One of the fundamentals of condition monitoring is being able to trust the data you get from your sensors. Normally, there is a set of checks that an IIoT installation goes through to become fully functional, like connectivity and authentication tests to ensure that the sensor is in the right operational state or, in other words, collecting and sending data accordingly.

But a sensor can still pass all the operational checks and still be sending misleading data. In a machine that has already been monitored for some time, this type of problem is easier to identify, as the measurements would indicate the change and, hopefully, get the attention of the person analyzing it.

It becomes trickier to detect it in a new fleet of equipment or a new sensor installation. A fleet, consisting of multiple assets, have similar machine schematics and work under similar operational and environmental conditions. So, even if not all machines entered operation at the same time, it is typically assumed that the assets and its components are in good conditions when they did. In short, all the initial measurements are typically assumed to represent the normal operational conditions.

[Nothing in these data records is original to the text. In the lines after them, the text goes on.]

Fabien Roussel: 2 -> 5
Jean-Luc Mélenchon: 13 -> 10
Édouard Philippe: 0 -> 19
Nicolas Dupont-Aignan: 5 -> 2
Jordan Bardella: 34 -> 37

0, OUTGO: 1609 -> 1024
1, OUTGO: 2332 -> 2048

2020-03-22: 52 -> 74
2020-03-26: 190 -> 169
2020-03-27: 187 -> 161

And that’s when you can inadvertently land right into the crap in/crap out problem. As the researcher and consultant Jonas Berge explains, “if the sensor data is not good the analytics will give results that mislead maintenance, reliability, and process engineers. Similarly, if the sensor data is not good, the control strategy may take the wrong action causing a spurious trip, miss a safety demand which could be dangerous, and operators may be misled taking the wrong action.”

This situation was verified in an analysis performed with MultiViz Vibration over data collected from vibration sensors monitoring the bearings of shafts connecting gearboxes with power generators in a wind turbine. Vibration signals were taken every 12 hours for 46 months, and all assets and components were in good conditions.

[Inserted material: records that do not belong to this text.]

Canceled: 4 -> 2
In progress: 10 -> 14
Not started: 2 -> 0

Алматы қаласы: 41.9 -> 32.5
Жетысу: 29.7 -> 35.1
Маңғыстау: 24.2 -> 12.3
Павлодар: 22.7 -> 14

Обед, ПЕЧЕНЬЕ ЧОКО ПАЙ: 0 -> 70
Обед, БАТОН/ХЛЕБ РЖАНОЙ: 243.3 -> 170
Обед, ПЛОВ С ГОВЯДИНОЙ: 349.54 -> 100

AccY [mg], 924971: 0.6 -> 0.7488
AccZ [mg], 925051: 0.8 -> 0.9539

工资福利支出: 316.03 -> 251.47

If someone were to manually check the measurements from each machine individually, it would consider them to be the asset’s normal operating mode. A typically healthy asset will normally display one operational mode during most of its life, due to the relatively stable operation and performance of the machine in which the sensor was installed.

MultiViz Vibration, however, detected a different operational mode in one of the wind turbines, right in the beginning of its entry-into-service. After an inspection, it was discovered that the vibration sensor was not installed properly and, therefore, sending data that was not the actual vibration signals of the machine.

The key to finding it out was including the context of the entire fleet of assets to it. The analysis was done with the Blacksheep Detection feature, which analyzed data from six wind turbines in order to identify assets that behave differently from the rest of the population. It performed mode identification over the population of assets and, based on all modes identified in the population, labeled as atypical the wind turbines with the largest portion of uncommon modes.

Operational modes identified in the fleet of wind turbines. In the beginning of entry into-service it’s possible to compare the behavior difference between Turbine2, which had the defective sensor, and the other assets. After the sensor was fixed, data resumed showing normal operations.


So, being able to automatically add population context to asset data helps avoiding the risks of assuming that data from a newly installed sensor is normal. It also reinforces the ability to correctly perform condition monitoring, as the activity relies directly on the accuracy of the collected information.